Friday, April 29, 2005

Sometimes you sound like a nut.

Al Gore's alternate history:
Having gone through that experience [the 2000 presidential election and subsequent litigation], I can tell you-without any doubt whatsoever-that if the justices who formed the majority in Bush v. Gore had not only all been nominated to the court by a Republican president, but had also been confirmed by only Republican senators in party-line votes, America would not have accepted that court's decision.

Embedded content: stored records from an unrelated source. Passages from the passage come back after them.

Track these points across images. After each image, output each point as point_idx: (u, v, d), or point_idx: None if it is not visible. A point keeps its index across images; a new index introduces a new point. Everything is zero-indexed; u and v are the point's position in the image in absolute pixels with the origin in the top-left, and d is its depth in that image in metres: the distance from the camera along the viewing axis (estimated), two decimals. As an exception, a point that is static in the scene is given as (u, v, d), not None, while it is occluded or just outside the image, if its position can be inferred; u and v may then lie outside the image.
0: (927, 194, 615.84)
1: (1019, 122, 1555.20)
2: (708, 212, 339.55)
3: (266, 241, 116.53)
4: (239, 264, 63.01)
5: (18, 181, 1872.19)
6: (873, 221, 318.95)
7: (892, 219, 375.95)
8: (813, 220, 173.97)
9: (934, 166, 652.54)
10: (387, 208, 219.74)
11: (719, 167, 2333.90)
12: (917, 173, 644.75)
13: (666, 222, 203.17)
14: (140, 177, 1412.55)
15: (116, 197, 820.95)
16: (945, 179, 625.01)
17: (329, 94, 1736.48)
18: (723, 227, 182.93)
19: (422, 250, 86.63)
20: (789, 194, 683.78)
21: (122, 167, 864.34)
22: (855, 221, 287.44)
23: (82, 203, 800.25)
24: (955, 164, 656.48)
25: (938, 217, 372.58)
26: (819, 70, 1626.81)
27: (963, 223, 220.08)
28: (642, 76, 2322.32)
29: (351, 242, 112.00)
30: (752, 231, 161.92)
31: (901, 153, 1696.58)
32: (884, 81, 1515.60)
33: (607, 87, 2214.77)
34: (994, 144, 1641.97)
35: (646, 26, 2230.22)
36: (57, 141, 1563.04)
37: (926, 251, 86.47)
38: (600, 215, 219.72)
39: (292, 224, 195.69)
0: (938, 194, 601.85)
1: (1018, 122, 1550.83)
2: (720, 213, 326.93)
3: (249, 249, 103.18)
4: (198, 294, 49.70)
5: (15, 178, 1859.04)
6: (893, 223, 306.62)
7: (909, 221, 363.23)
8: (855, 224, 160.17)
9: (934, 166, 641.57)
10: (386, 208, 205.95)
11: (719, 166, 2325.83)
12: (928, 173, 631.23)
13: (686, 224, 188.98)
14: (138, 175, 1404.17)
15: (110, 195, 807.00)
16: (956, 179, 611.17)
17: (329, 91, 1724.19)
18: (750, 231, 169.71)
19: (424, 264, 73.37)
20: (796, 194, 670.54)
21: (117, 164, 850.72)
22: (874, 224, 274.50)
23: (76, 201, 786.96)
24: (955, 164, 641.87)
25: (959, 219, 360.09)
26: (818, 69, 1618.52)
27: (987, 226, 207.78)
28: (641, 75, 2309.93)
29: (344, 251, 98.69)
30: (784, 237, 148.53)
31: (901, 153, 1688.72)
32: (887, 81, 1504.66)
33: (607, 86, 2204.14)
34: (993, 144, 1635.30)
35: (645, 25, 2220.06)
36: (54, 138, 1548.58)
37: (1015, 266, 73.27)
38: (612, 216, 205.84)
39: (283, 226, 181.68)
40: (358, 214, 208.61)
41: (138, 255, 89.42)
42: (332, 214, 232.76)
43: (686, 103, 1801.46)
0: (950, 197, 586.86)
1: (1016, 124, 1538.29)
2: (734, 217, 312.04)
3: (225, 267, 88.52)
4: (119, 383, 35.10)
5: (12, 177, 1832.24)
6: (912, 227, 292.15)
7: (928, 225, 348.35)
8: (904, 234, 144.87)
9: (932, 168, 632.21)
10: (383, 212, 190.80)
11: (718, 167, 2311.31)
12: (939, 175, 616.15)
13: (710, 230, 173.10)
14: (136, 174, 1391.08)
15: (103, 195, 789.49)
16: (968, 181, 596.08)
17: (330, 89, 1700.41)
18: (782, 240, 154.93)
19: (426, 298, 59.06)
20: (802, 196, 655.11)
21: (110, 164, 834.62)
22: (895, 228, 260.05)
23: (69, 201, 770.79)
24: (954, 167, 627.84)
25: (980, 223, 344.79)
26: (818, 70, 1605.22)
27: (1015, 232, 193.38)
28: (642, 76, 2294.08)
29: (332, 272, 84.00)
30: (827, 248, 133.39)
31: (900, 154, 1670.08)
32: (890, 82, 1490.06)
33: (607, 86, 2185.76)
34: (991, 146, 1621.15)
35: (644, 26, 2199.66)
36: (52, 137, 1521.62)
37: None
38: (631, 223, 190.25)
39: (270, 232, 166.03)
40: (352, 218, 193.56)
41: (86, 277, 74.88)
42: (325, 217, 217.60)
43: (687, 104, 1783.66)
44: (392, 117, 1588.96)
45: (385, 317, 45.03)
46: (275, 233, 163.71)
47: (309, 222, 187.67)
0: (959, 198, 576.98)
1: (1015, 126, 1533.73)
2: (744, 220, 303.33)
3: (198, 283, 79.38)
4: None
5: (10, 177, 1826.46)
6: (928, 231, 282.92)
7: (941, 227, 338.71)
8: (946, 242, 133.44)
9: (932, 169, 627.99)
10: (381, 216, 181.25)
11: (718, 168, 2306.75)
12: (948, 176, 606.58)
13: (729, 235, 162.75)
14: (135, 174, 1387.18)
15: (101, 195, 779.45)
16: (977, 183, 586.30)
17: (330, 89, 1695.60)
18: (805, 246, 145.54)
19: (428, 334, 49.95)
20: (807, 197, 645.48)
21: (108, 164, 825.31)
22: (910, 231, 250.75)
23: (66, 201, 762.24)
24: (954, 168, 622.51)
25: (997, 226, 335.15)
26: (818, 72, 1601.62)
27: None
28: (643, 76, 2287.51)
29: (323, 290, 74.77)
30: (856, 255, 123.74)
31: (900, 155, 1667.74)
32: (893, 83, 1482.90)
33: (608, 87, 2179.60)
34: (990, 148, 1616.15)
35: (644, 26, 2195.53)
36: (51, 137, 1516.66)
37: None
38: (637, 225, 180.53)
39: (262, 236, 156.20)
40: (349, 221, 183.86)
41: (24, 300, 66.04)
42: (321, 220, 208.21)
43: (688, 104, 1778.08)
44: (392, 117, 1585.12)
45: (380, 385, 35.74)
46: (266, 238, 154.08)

Moreover, if the confirmation of those justices in the majority had been forced through by running roughshod over 200 years of Senate precedents and engineered by a crass partisan decision on a narrow party line vote to break the Senate's rules of procedure-then no speech imaginable could have calmed the passions aroused in our country.
This is the kind of rhetoric that makes people think he's smart because they can't understand what he's saying. It's a tortured logic that equates filibustering to prevent votes on nominees, when those votes are mandated by the Constitution, to disrespect for the law. Having achieved many of their political goals through court decrees, the left is now opposing any restoration of judicial restraint as a radical departure from our sacred American institutions.

To understand why this issue matters, consider the liberal "constitutional agenda." Rights to engage in homosexual sodomy, abortion, etc. are only the beginning:
The bottom line is that Congress would no longer have the discretion to decline to enact liberal policies [because those policies would become positive rights and government prohibitions would be denied]. The triumph of the left would be constitutionally mandated.